Why does this matter?
Take radical prostatectomy, a common cancer surgery performed for decades. One of its most significant quality-of-life outcomes, recovery of sexual function, remains unpredictable. Roughly half of patients recover function within a year; half do not. For years, surgeons could not reliably explain why.
Using AI models trained on gesture-level surgical data, Hung’s team can now predict recovery with approximately 85% accuracy. But prediction, he emphasized, is only the beginning.
The real breakthrough lies in identifying clusters of gestures associated with good outcomes. Not one “fatal flaw,” but patterns; subtle combinations of movements that collectively increase or decrease the likelihood of recovery. In doing so, AI begins to illuminate what decades of clinical experience could not fully explain.
Augmented Reality: Giving Surgeons “X-Ray Vision”
Hung then shifted from post-operative analysis to real-time guidance. Before surgery, most patients undergo CT or MRI imaging. Yet once inside the body, surgeons must rely largely on surface anatomy and memory. Tumors, blood vessels, and critical structures are not always visible in the operative field.
Collaborators in Bordeaux have trained AI systems on tens of thousands of surgical images, teaching models to recognize instruments, anatomy, tumors, and vascular structures. The result is a digitally reconstructed “twin” of the patient’s anatomy.
In the operating room, this digital model can be overlaid onto the live surgical view, aligning preoperative imaging with real-time movement. The surgeon sees not just what is visible, but what lies beneath, effectively bringing augmented reality into robotic surgery.
For decades, matching imaging to live surgery in real time was technically elusive. AI now makes this integration possible, enabling more precise dissection and potentially safer outcomes.
Autonomous Surgery: Closer Than We Thought
Perhaps the most inspiring part of Hung’s presentation came from work in fully autonomous surgical systems.
Unlike autonomous cars, which learn through trial-and-error reinforcement learning, these surgical robots use imitation learning. They observe expert surgeons, studying hand trajectories, instrument positioning, and workflow patterns, and then replicate those behaviors.
After being shown hundreds of examples, robots can now tie surgical knots autonomously with high reliability. In published research in Science Robotics, fully autonomous robotic systems have even performed complete gallbladder removals, replicating human surgical steps with remarkable precision.
While these procedures remain controlled experimental demonstrations, they challenge long-held assumptions about the limits of automation in surgery.
Augmentation, Not Replacement
Despite these advances, Hung’s message was not one of replacement, but of partnership.
AI, he argued, is here to enhance robotic surgery, to assess quality at a level of granularity humans cannot achieve alone, to provide augmented reality guidance, and to automate repetitive or technically demanding tasks.
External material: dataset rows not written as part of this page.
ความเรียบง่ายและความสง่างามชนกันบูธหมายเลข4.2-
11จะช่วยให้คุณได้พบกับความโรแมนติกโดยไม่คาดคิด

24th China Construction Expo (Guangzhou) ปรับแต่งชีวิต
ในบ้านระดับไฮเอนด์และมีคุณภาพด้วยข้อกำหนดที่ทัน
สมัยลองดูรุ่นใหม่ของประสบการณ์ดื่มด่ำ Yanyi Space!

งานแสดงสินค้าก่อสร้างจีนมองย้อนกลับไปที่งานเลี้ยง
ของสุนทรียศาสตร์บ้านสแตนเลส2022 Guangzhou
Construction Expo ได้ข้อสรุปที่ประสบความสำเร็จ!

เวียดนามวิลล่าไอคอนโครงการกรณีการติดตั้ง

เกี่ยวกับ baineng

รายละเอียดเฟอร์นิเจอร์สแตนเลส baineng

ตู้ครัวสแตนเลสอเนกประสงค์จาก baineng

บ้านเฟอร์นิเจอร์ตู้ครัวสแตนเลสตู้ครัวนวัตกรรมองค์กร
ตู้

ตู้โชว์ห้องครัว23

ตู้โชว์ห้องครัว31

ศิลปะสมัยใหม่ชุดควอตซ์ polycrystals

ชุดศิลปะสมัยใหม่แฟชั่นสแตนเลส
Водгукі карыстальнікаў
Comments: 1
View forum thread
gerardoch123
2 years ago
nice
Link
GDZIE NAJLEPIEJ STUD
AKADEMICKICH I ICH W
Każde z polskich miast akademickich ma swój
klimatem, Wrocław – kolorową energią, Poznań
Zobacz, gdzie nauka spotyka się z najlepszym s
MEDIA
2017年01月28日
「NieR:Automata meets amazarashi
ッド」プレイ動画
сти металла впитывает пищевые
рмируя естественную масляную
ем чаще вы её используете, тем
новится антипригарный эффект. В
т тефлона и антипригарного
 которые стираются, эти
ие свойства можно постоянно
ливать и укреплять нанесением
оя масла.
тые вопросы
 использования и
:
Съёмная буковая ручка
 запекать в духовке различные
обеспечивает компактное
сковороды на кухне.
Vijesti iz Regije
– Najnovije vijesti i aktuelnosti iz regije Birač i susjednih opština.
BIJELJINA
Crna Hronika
But clinical judgment, deciding who should be operated on, when, and how, remains fundamentally human.
In Hung’s framing, the future operating room is not surgeon versus machine. It is surgeon plus machine. As healthcare systems worldwide grapple with workforce constraints, rising complexity, and growing expectations for precision, surgical AI represents both a technical and philosophical shift. Data is no longer retrospective; it becomes actionable in the moment. Experience is no longer solely tacit; it becomes codified, measurable, and teachable.
The frontier is no longer whether AI belongs in the operating room.
It is how far, and how thoughtfully, we allow it to go.